Negotiators from Chrysler and the United Auto Workers were set to resume contract talks after the union set a deadline for wrapping up negotiations this week.
The struggling No. 3 U.S. automaker has been given a 72-hour strike notice by the UAW as they negotiate a new labor agreement, a person familiar with the talks said on Monday. It was not immediately clear whether that deadline would expire Tuesday or Wednesday.
A Chrysler spokeswoman declined comment on the talks. The UAW could not be immediately reached for comment.
But the Wall Street Journal reports that several issues raised by Chrysler have slowed the talks. Those issues include funding for a union-founded trust that would shoulder billions of dollars in health-care benefits. The trust would be similar to one tentatively agreed to last month between the union and GM, but Chrysler wants to contribute less cash than GM and fund a greater amount through a bond convertible into equity, the Journal said.
Chrysler is also resisting language that would prevent it from outsourcing jobs to non-UAW workers at its U.S. factories. It also doesn't want to commit to specific future product lines in the U.S. beyond the scope of the next contract, which ends in 2011.
Negotiations between the two sides had been at a standstill for three weeks after the UAW agreed to extend Chrysler's four-year contract on wages and benefits to focus on larger rival General Motors . The union reached a tentative deal with GM late last month.
By shifting to Chrysler as his next target, UAW President Ron Gettelfinger is betting that the union, which represents some 180,000 workers at the Detroit-based automakers, will be able to find common ground with Chrysler's new owner, Cerberus Capital Management, at a time when sales have sputtered.
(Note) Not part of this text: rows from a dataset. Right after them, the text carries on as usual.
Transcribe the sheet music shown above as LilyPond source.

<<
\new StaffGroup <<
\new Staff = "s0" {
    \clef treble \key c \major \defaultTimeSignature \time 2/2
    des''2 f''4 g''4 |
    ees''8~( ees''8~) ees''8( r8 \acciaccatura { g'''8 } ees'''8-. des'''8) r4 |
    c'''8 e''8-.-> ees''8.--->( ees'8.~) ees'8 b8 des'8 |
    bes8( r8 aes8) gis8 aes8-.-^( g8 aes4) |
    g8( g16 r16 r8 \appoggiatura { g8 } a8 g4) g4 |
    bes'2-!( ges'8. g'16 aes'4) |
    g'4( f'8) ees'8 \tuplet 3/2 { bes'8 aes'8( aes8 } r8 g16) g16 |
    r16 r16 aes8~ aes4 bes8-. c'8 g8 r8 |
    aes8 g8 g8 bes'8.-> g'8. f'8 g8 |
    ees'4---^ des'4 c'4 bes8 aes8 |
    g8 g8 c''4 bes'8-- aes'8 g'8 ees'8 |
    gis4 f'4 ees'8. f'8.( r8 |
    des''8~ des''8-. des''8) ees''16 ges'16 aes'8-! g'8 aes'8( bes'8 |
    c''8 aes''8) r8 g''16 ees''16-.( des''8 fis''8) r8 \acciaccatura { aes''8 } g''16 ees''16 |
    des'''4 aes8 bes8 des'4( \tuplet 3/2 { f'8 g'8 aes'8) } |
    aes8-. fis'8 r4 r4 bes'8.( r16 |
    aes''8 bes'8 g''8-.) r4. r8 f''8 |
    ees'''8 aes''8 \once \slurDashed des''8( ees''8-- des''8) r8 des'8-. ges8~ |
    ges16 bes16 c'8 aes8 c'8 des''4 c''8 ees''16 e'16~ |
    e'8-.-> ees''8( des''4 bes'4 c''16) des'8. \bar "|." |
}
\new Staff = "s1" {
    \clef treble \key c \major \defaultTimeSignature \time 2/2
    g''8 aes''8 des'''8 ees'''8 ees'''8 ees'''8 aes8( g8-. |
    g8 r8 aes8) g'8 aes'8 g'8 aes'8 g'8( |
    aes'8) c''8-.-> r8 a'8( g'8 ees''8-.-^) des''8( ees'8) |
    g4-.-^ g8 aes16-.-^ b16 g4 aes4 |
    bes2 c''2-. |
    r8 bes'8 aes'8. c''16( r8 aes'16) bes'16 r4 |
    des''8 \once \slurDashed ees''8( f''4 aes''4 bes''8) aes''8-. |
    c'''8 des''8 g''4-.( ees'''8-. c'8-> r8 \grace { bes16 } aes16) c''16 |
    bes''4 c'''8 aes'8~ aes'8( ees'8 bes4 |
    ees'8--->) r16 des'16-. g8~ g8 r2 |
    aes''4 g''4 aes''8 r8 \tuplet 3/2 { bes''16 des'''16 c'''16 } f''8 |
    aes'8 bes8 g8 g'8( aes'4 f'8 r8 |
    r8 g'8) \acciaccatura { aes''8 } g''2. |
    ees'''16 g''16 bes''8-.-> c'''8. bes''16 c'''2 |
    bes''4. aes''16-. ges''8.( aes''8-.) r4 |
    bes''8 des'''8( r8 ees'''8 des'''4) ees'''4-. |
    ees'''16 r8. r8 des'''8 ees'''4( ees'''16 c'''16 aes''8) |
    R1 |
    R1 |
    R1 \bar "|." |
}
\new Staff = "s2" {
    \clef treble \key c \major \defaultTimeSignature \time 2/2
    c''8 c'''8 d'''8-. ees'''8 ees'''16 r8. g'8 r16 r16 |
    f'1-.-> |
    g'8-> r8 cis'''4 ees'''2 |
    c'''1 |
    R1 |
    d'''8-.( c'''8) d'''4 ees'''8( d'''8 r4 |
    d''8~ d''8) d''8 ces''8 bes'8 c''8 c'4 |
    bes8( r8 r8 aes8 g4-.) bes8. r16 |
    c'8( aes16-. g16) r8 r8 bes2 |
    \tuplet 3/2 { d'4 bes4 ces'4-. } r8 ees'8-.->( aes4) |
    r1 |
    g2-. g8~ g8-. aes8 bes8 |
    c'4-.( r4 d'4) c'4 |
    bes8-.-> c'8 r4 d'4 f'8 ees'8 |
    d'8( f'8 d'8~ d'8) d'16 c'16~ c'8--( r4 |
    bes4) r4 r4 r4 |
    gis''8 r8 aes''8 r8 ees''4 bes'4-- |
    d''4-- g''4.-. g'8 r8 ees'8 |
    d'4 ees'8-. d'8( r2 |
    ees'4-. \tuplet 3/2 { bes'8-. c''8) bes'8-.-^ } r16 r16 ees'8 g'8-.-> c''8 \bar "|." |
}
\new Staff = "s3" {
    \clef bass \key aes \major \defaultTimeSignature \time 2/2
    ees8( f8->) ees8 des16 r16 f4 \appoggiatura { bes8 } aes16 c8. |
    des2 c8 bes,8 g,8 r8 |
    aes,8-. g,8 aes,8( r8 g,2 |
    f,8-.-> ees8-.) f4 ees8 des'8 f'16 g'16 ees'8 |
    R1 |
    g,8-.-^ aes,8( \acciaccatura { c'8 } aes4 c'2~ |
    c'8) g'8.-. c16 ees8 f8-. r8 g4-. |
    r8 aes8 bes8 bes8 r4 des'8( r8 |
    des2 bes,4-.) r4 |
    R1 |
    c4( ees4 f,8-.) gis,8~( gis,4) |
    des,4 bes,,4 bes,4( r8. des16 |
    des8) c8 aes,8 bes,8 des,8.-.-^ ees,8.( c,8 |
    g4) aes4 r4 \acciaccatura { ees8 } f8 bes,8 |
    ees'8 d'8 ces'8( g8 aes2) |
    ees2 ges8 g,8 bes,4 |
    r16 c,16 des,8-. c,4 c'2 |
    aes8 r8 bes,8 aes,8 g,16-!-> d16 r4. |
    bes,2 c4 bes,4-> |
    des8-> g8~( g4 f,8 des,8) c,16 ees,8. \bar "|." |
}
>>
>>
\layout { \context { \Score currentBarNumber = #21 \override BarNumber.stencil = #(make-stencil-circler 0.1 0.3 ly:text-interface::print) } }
Chrysler is moving to idle production at six assembly plants this week to manage inventory levels. That includes a planned two-week shutdown at three UAW-represented factories, the company said.
Gettelfinger supported Cerberus' $7.4 billion acquisition of Chrysler from Daimler, which retains a nearly 20% stake in the automaker.
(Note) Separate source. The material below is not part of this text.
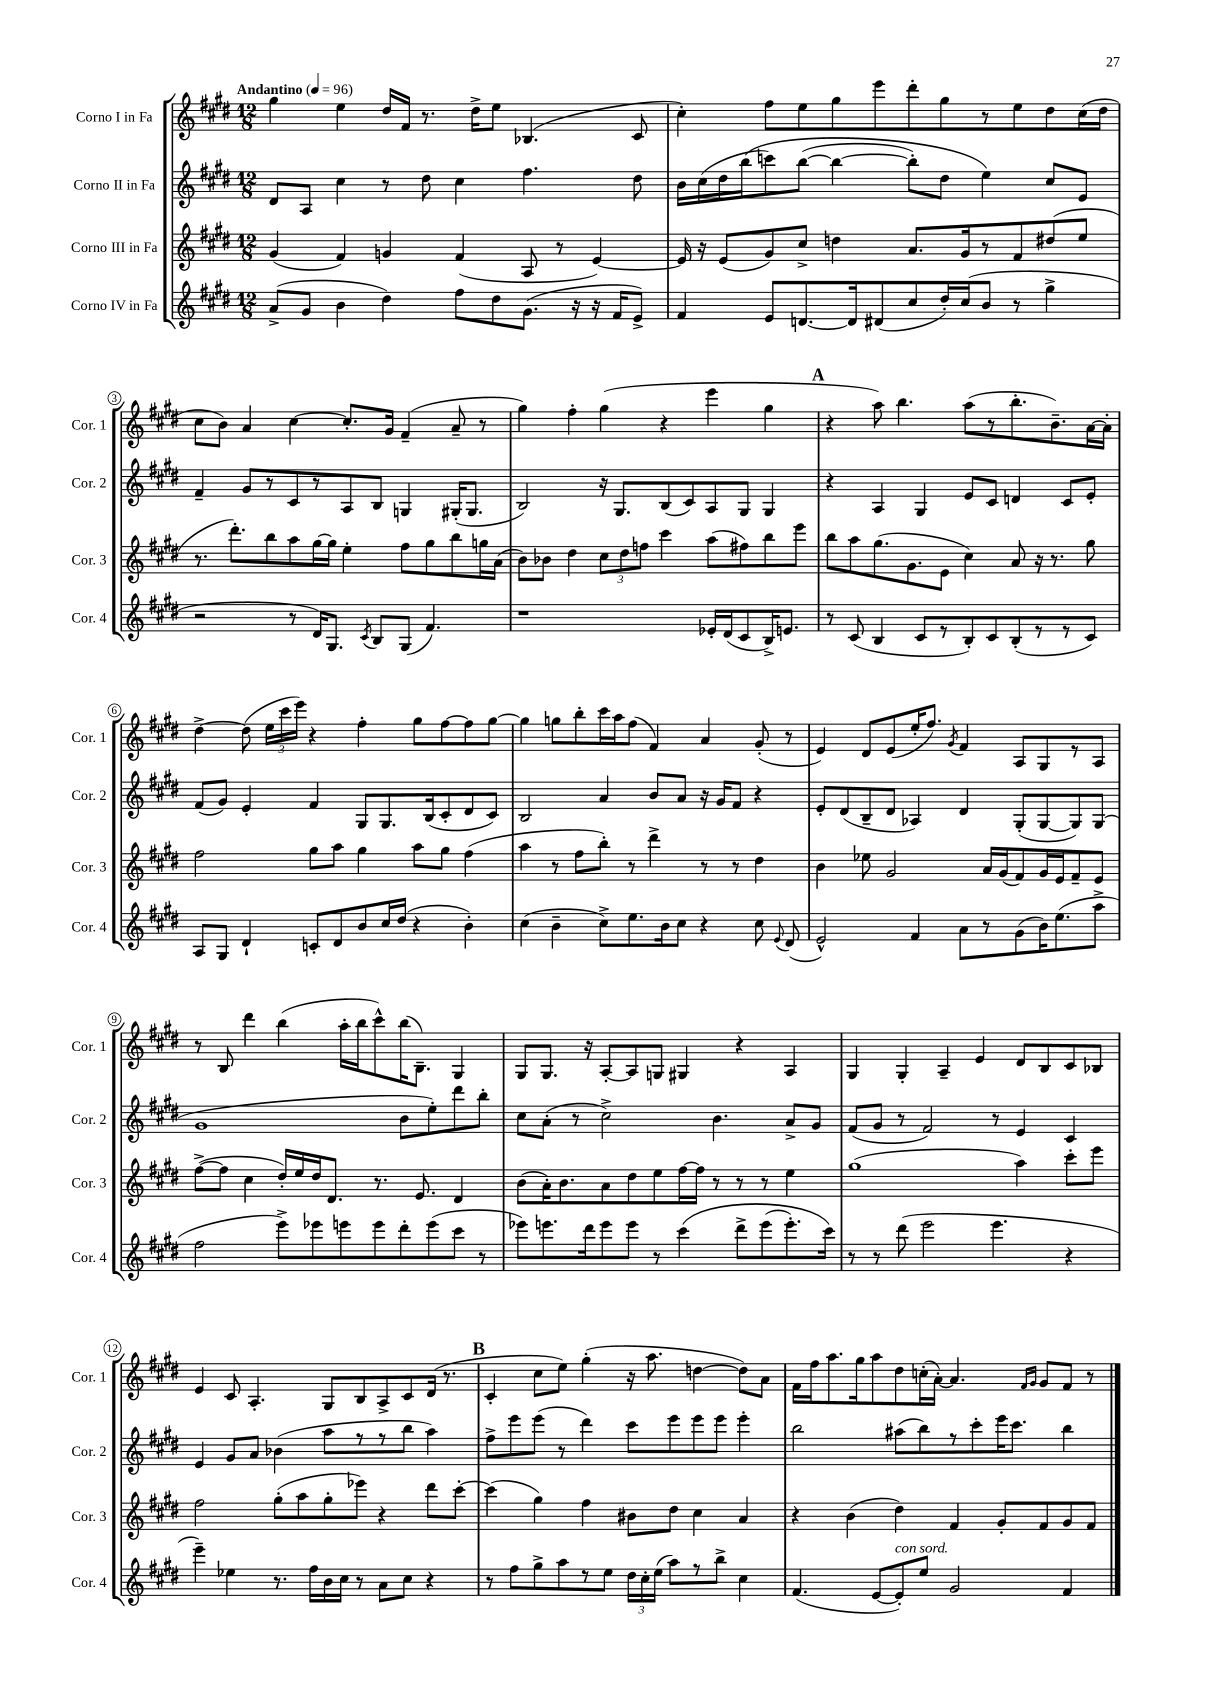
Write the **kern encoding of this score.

GM and the UAW agreed on the terms of a cost-saving contract on Sept. 28 that would give the largest U.S. automaker the ability to hire almost 17,000 lower-wage workers as higher-cost existing workers take early retirement packages still being hammered out by the two sides.
In a significant departure, the GM deal would shift the obligation for paying for retiree health care to a new trust fund aligned with the union, a concession expected to save GM almost $3 billion annually once it becomes effective.
Although the groundbreaking GM deal was expected to provide a blueprint for the union's talks with both Chrysler and Ford Motor , both of those automakers have expressed concerns about some aspects of the agreement.
One concern is that the health-care trust considered the centerpiece of the GM deal would not begin to produce cash savings for the automaker until 2010.
Under Cerberus, Chrysler has shifted its focus to improving cash flow and has been reviewing a list of assets that could be spun off.
In addition, Chrysler was never granted the same 2005 concessions on retiree health care that the union gave Ford and GM by agreeing to shift some costs to its work force. That issue has now been pulled into the UAW negotiations, people familiar with Chrysler's negotiating position have said.
Before talks began, Chrysler made clear that absent concessions to close a wage gap estimated at about $30 per hour between it and Japanese automakers operating in the United States, it would need to shift production out of the country.
Non-Union Workers Get the Axe
Meanwhile, Chrysler said it plans to cut about 1,500 more white-collar jobs than initially planned, a person briefed on the plan said on Tuesday.
Chrysler's current restructuring plan, announced in February at the time it was put up for sale by Daimler, included cuts of 13,000 jobs, including 2,000 salaried jobs, as part of a bid to return to profitability by 2009.
Chrysler now plans to cut the salaried work force by an additional 5 percent and the contract work force by 37 percent, the person said.
Chrysler declined to comment on the job cuts.
A 5 percent additional reduction of salaried workers represent about 500 white-collar jobs, while a 37 percent cut in contract jobs could mean the loss of more than 1,000 such positions.